それでも宮原は機を見て金子をサポートしたが、メインは守備とビルドアップで、ライン際を切り裂くタイプではない。
そうなると右の石田がもっと高い位置で中盤に絡み、関根をウィングに押し出す様な形を取れれば、右サイドを活性化することができたはずだが、石田個人の問題だけではなく、全体として意思統一させることができていなかった。
中谷や内山も個としては非常に奮闘していたが、ディフェンスリーダーである三浦弦太が外れたことは、こういうオーガナイズの部分で響いたかもしれない。
中盤の川辺と井手口陽介のボランチ・コンビも中央を固める北朝鮮に対して、ワイドな組み立てで揺さぶろうという意識は強く感じられたが、そこから自分たちがブロックの中に入って2トップのマークをはがす様な動きをほとんど出せなかった。

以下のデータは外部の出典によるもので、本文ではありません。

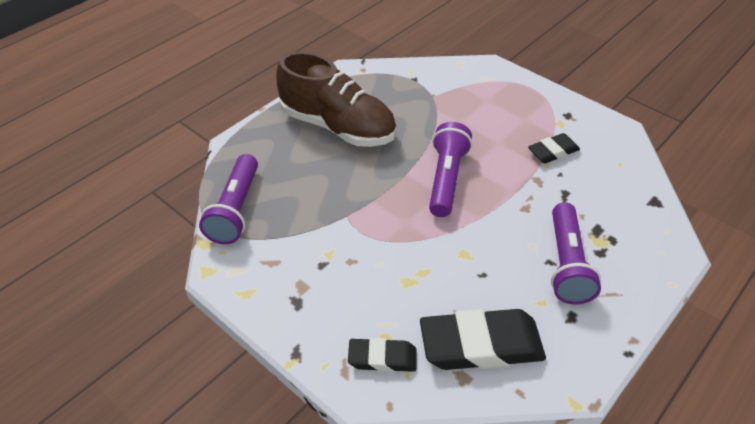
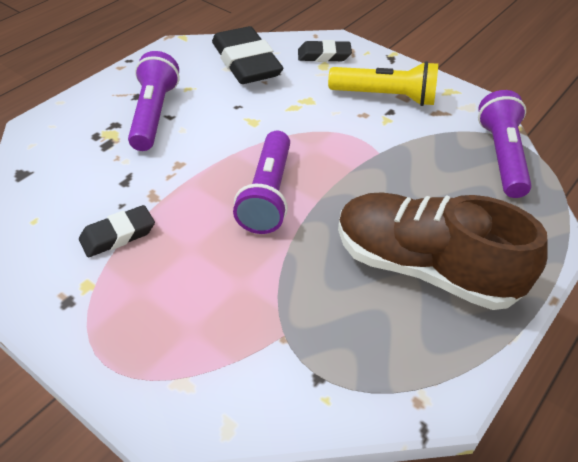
camera: 175 degrees right, 0 degrees up
(322, 284) = (385, 97): none -> yellow flashlight
(481, 345) = (246, 62): black eraser -> black eraser turned 75 degrees clockwise

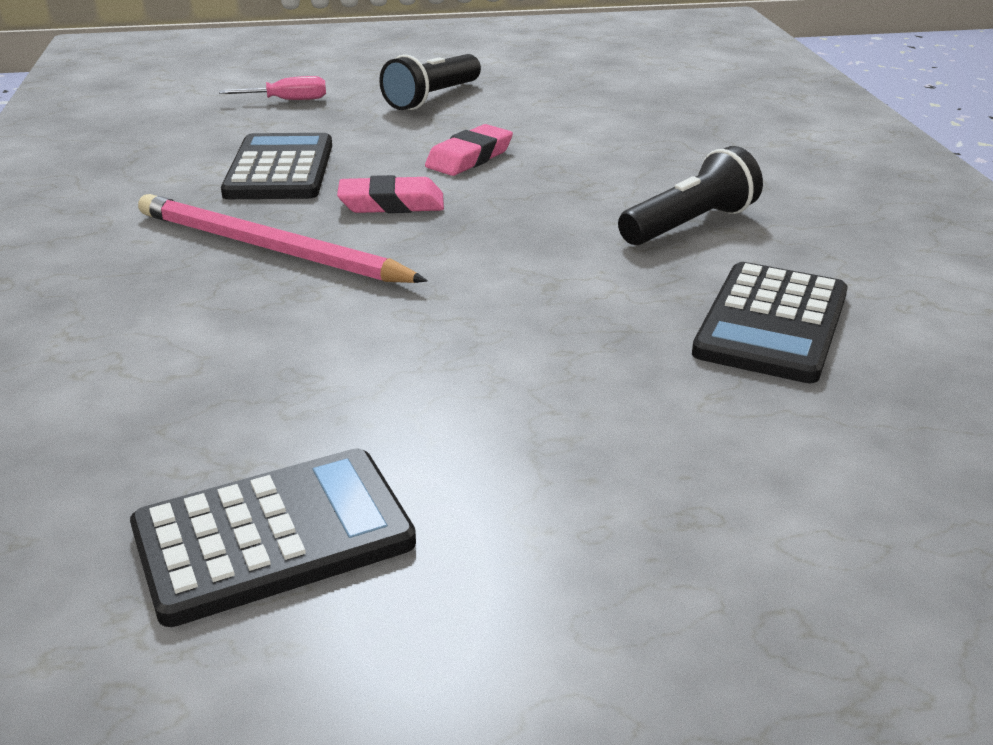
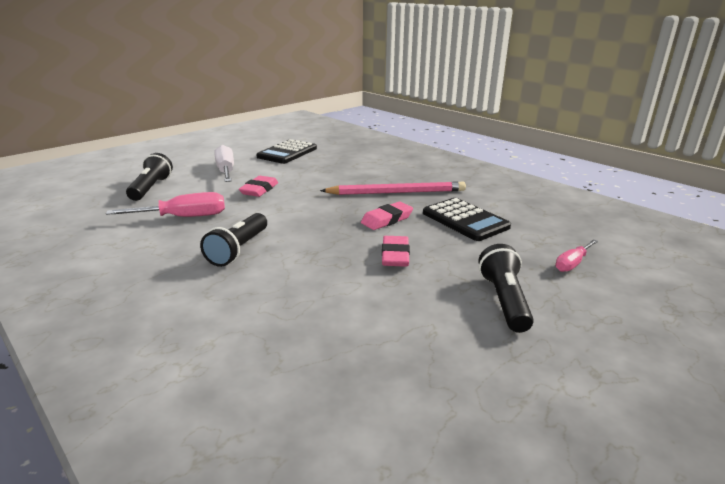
camera: 145 degrees right, 5 degrees down
(547, 356) = (259, 190): none -> pink eraser
(583, 488) = (226, 171): none -> white screwdriver
(772, 323) = (184, 217): black calculator -> pink screwdriver
(859, 475) = (151, 188): none -> black flashlight

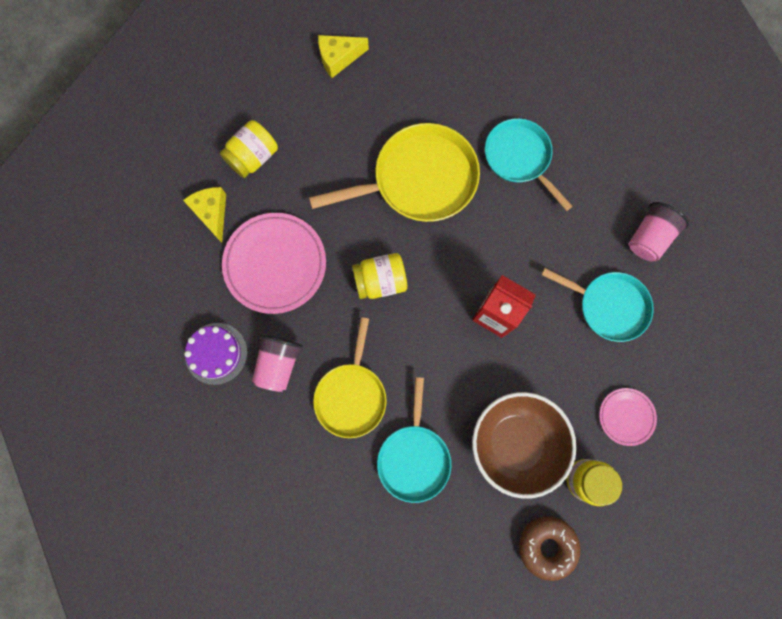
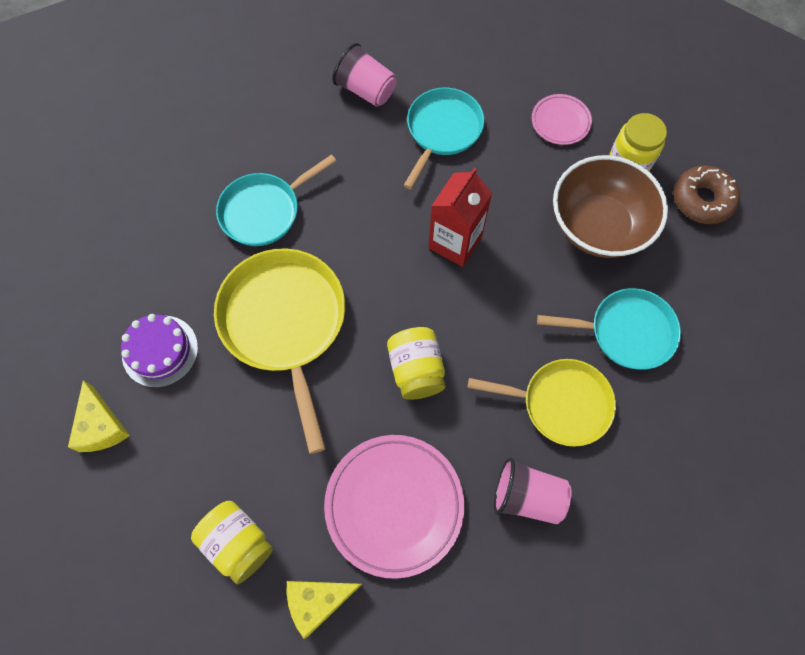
camera: 90 degrees left, 10 degrees down
(216, 353) = (518, 583): purple cake -> purple cake (160, 351)

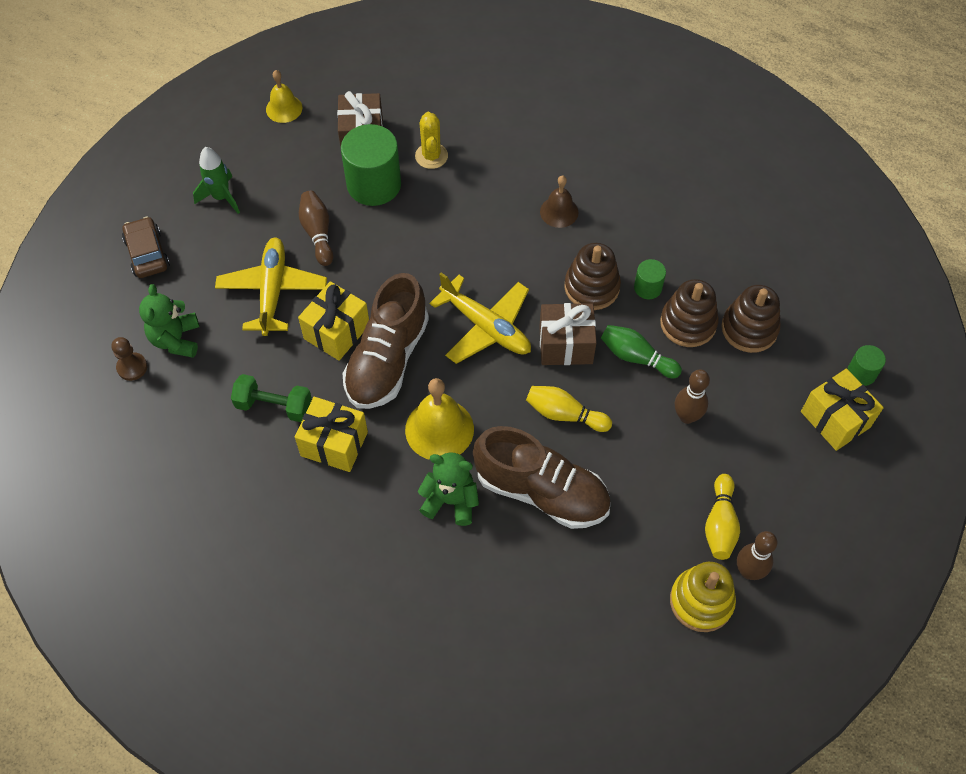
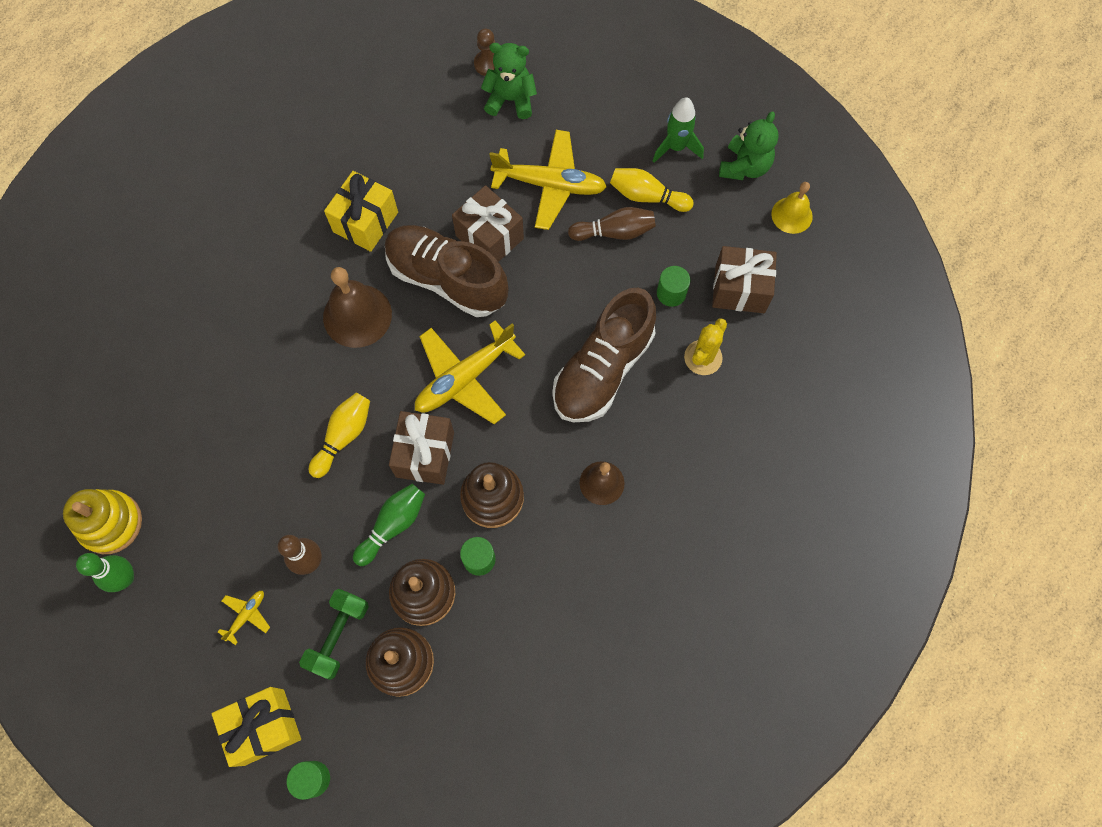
camera: 100 degrees right, 10 degrees up
(147, 253) = (616, 80): brown car -> none
(274, 406) = (418, 175): green dumbbell -> green dumbbell (338, 635)
(337, 332) = (489, 237): yellow gift -> brown gift
(374, 184) = (671, 293): green cylinder -> green cylinder, size x0.49
(431, 156) = (703, 357): yellow cactus -> yellow cactus turned 60 degrees counterclockwise
(439, 429) = (357, 315): yellow bell -> brown bell
(451, 501) = (279, 314): green teddy bear -> green teddy bear (744, 167)
(541, 491) = (266, 398): brown shoe -> brown shoe (603, 369)
(720, 524) = (182, 563): yellow bowling pin -> yellow bowling pin (647, 196)
(748, 571) = (125, 578): brown bowling pin -> green bowling pin
(749, 456) = (246, 615): none -> yellow plane

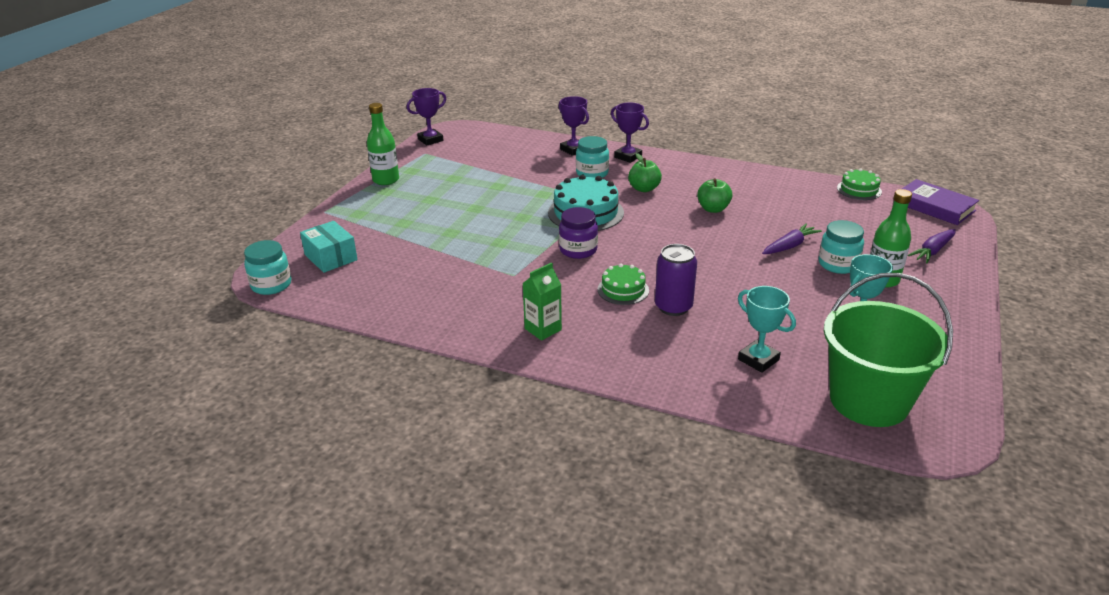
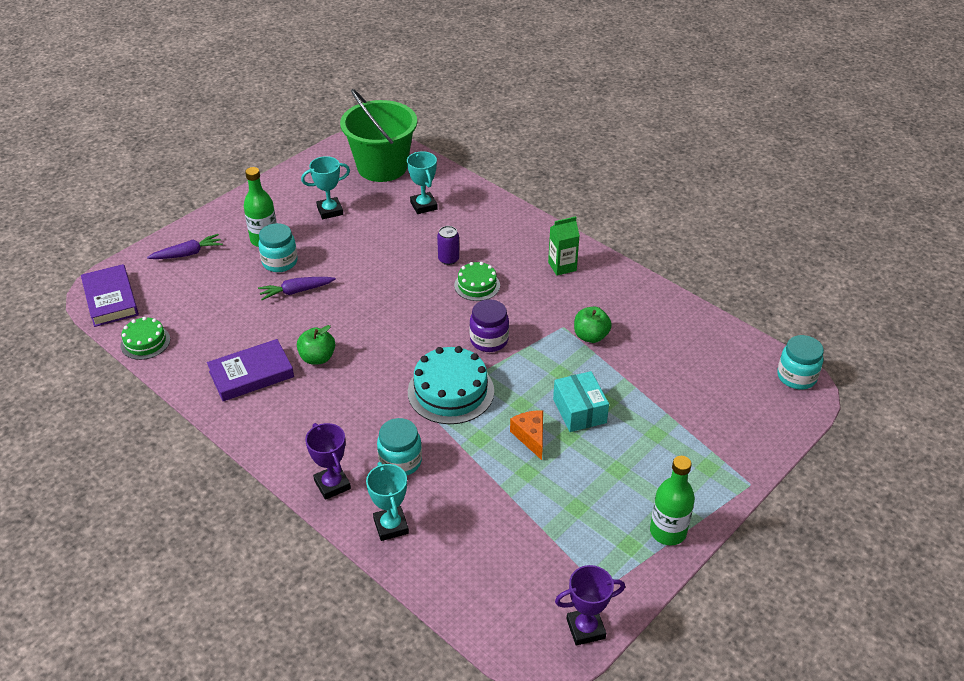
camera: 160 degrees left, 10 degrees up
(331, 257) = (739, 399): turquoise box -> turquoise box (579, 411)
(504, 202) = (530, 437): none -> orange cheese
(573, 150) = (391, 526): purple trophy -> turquoise trophy
(644, 189) = (361, 412): green apple -> green apple (590, 336)
(673, 307) = (448, 259): purple can -> purple can, size x0.66
(751, 190) = (251, 374): none -> purple book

流れの中で決められなかったのはエースの南野や相棒のオナイウ、後半から入った北川航也の責任もあるが、フィニッシュで力を発揮するはずの彼らの周りでのサッカーになってしまった。
やはり綺麗につなぐだけで引いた相手を崩すのは難しい。唯一の得点となるPKの場面を生んだのが、ペナルティエリアの左に進出した金子が3人に囲まれ、パスコースも無くなった状況で強引に仕掛けた結果、相手に引っかかる形でファウルを取ったのは皮肉でもあった。